■ **Dokumenttext**

# # # # # # #

Entschuldige die Karte, einstweilen spare ich nämlich, um für mich in Norwegen möglichst viel zu gewinnen, und von hier ist das Porto schon teuer. Ich habe also jetzt 14 Stunden Seefahrt hinter mir, darunter fast die ganze Nacht auf Deck zugebracht, bei ziemlichem Sturme und bis 4 Meter hohen Wellen; und bin seefest! Wie ich’s von mir nicht anders erwartet hatte. Ich glaube, durch nichts kann die Würde des Menschen so leiden wie durch die Seekrankheit. Bezeichnend genug ist’s, daß die Frauen alle seekrank werden.

Aus Deinen Briefen habe ich gar vieles noch nicht beantwortet. Nicht weil Du’s ebenso mit meinen machst, sondern weil das ganz natürlich ist. Wir scheinen beide Diskussionen bis zu meiner Rückkehr aufschieben zu wollen (erste Septemberwoche, um die Mitte). Man macht sich eine Mitteilung von weniger wichtigen Dingen um dem andern das Bild des Augenblicks fixieren zu helfen.

Heute früh 5 Uhr 48 Minuten hier angekommen. Ich freue mich sehr: Montag werde ich hier im Nationaltheater den „Peer Gynt“ sehen. Heute höre ich hier zum zweiten Male auf meiner Reise den „Don Juan“. Das erste Mal in München.

O. W.

Christiania, 23. August 1902.

Besten Dank für Deinen Brief.

# # # # # # #

■ **Ausgangsmaterial**

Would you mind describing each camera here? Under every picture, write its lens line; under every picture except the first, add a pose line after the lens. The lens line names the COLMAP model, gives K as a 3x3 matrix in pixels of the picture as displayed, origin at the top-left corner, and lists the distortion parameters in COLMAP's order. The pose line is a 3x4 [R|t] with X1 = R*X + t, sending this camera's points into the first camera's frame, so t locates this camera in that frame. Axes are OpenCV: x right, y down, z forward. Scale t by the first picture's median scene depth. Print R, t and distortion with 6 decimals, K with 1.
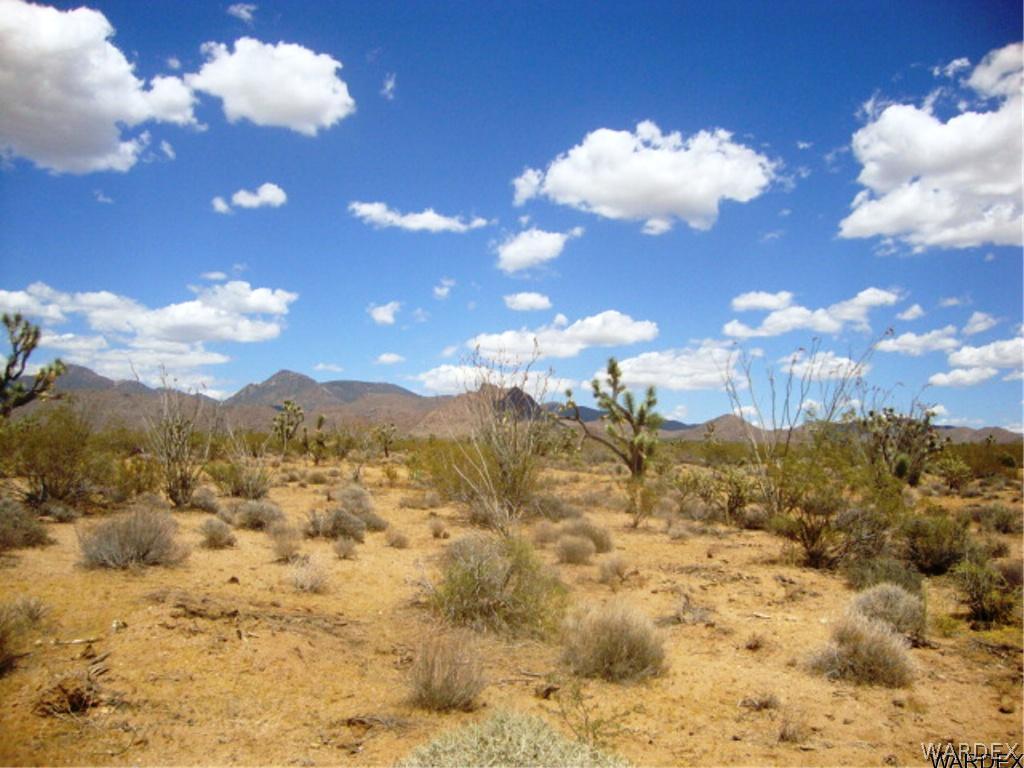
lens RADIAL K [[949.5, 0, 504.8], [0, 949.5, 392.3], [0, 0, 1]] dist [-0.101587, 0.000000]
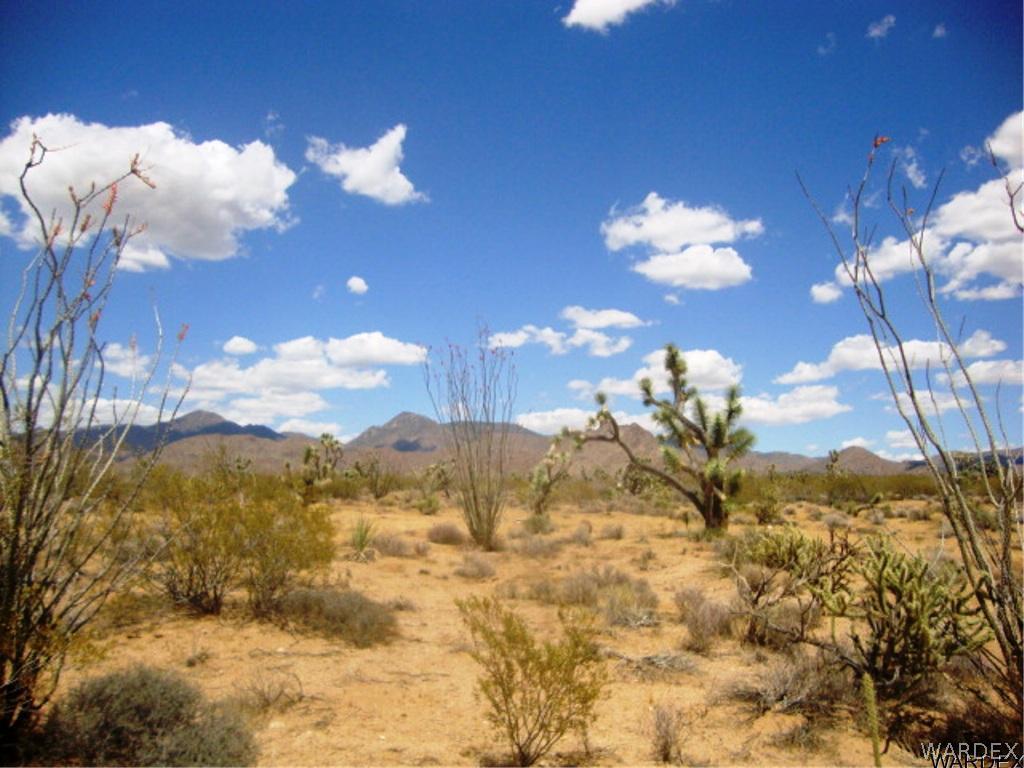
lens RADIAL K [[949.5, 0, 504.0], [0, 949.5, 385.6], [0, 0, 1]] dist [-0.101587, 0.000000]
pose [[0.990740, -0.025516, -0.133353, 0.085909], [0.018987, 0.998568, -0.050007, 0.021954], [0.134438, 0.047012, 0.989806, 0.343659]]
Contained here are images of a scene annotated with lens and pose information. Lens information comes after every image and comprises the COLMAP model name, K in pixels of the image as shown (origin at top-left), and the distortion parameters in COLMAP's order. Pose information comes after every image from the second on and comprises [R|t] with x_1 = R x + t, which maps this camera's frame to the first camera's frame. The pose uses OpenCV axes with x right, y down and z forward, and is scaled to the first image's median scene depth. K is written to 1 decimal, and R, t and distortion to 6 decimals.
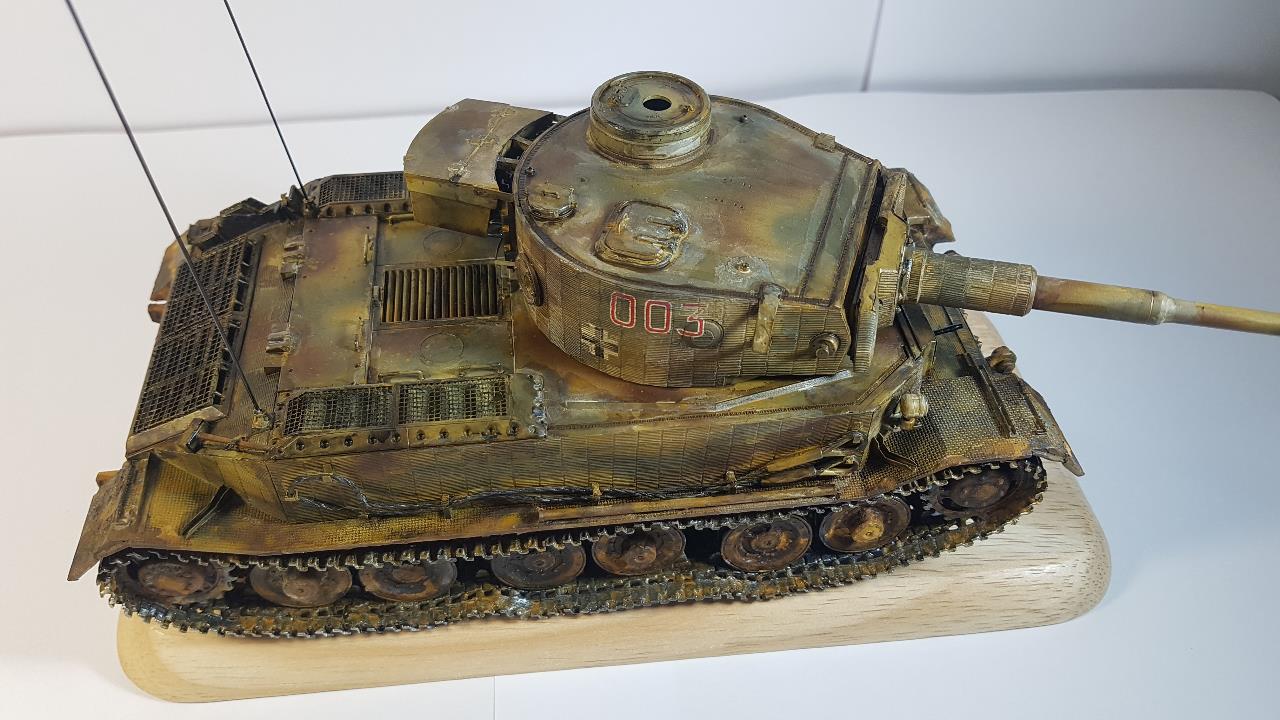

# # # # # # #

■ **Aufgaben**
- A) Welches Stück soll laut dem Brief am Montag im Nationaltheater gesehen werden?
- B) Ordnen Sie die Zeilen der Datensätze vom Anfang bis einschließlich der Zeile mit „0.047012, 0.989806, 0.343659]]“ als nummerierte Liste an, ohne Leerzeilen. Lassen Sie dabei die Bilder aus.
Die Datensätze stehen in keinerlei Zusammenhang mit dem Brief.

■ **Lösungen**
- A) „Peer Gynt“

- B)
1. Would you mind describing each camera here? Under every picture, write its lens line; under every picture except the first, add a pose line after the lens. The lens line names the COLMAP model, gives K as a 3x3 matrix in pixels of the picture as displayed, origin at the top-left corner, and lists the distortion parameters in COLMAP's order. The pose line is a 3x4 [R|t] with X1 = R*X + t, sending this camera's points into the first camera's frame, so t locates this camera in that frame. Axes are OpenCV: x right, y down, z forward. Scale t by the first picture's median scene depth. Print R, t and distortion with 6 decimals, K with 1.
2. lens RADIAL K [[949.5, 0, 504.8], [0, 949.5, 392.3], [0, 0, 1]] dist [-0.101587, 0.000000]
3. lens RADIAL K [[949.5, 0, 504.0], [0, 949.5, 385.6], [0, 0, 1]] dist [-0.101587, 0.000000]
4. pose [[0.990740, -0.025516, -0.133353, 0.085909], [0.018987, 0.998568, -0.050007, 0.021954], [0.134438, 0.047012, 0.989806, 0.343659]]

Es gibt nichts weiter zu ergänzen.